A creative security researcher has found a way to use his pet cat mapping dozens of vulnerable Wi-Fi networks in his neighborhood.

Gene Bransfield, a security researcher with Tenacity, managed to turn his wife's grandmother's pet cat Coco into a roaming detector for free Wifi networks by just using a custom-built collar, which was made from a Wi-Fi card, GPS module, Spark Core chip, battery and some fetching leopard print fabric.
Cybersecurity

Bransfield dubbed his experiment "Warkitteh" – on the concept of "Wardriving", where hackers used unsecured Wi-Fi connections from a parked car. He decided to turn his cat into a hacker because he found the idea amusing, and also because cats are the one that consumes as much as 15 per cent of internet traffic, with the popularity among the internet users.

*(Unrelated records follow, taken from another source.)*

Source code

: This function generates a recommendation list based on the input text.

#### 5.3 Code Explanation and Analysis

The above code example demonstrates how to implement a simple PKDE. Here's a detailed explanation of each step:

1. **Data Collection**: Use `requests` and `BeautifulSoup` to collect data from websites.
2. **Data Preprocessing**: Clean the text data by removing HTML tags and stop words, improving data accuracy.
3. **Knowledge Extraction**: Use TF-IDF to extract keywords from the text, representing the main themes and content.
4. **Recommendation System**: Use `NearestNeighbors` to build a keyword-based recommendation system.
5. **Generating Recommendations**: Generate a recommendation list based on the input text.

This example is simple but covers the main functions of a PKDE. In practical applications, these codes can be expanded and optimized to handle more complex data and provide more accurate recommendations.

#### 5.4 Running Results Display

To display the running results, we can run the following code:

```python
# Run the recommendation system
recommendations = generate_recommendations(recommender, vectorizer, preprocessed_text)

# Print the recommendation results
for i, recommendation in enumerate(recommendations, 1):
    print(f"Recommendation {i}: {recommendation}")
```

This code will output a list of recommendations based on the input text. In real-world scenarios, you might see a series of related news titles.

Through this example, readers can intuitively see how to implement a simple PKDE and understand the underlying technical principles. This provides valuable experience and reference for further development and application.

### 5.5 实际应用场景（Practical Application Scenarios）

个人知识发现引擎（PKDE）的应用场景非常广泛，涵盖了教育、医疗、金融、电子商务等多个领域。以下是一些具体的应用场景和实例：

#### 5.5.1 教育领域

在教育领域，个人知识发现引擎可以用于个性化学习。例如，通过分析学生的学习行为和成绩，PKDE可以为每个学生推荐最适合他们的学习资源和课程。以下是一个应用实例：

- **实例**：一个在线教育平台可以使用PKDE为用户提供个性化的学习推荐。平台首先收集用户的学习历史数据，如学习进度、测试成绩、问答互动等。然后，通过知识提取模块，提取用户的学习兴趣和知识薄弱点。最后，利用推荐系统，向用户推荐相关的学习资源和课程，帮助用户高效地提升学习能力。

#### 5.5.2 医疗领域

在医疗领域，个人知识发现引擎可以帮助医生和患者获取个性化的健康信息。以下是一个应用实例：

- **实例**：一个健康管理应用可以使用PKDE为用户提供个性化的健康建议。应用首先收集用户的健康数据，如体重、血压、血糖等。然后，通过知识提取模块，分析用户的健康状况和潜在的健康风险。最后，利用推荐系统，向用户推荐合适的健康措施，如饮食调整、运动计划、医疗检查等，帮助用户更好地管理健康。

Bransfield explained his experiment "Warkitteh" at DefCon, a hacker conference that is taking place this weekend in Las Vegas, in his talk titled "How to Weaponize your Pets".

The WarKitteh collar isn't meant to be a serious hacking tool, more of a joke to see what's possible.
"My intent was not to show people where to get free Wi-Fi. I put some technology on a cat and let it roam around because the idea amused me," Bransfield, who works for the security consultancy Tenacity told Wired. "But the result of this cat research was that there were a lot more open and WEP-encrypted hot spots out there than there should be in 2014."
How to Weaponize your Cat to Hack Your Neighbours' Wi-Fi Passwords
During a three hour trip through the neighbourhood, his pet cat Coco mapped 23 unique wifi networks, including four routers that used an old, easily-broken encryption and four routers that were left unprotected entirely and could be easily broken.

Bransfield mapped those WiFi networks in a program created by an Internet collaborator that uses Google Earth's API, which is demonstrated in the video given below(Youtube video removed). The number of vulnerable access WiFi points were really surprising for Bransfield. According to him, several WEP connections were Verizon FiOS routers left with their default settings unchanged.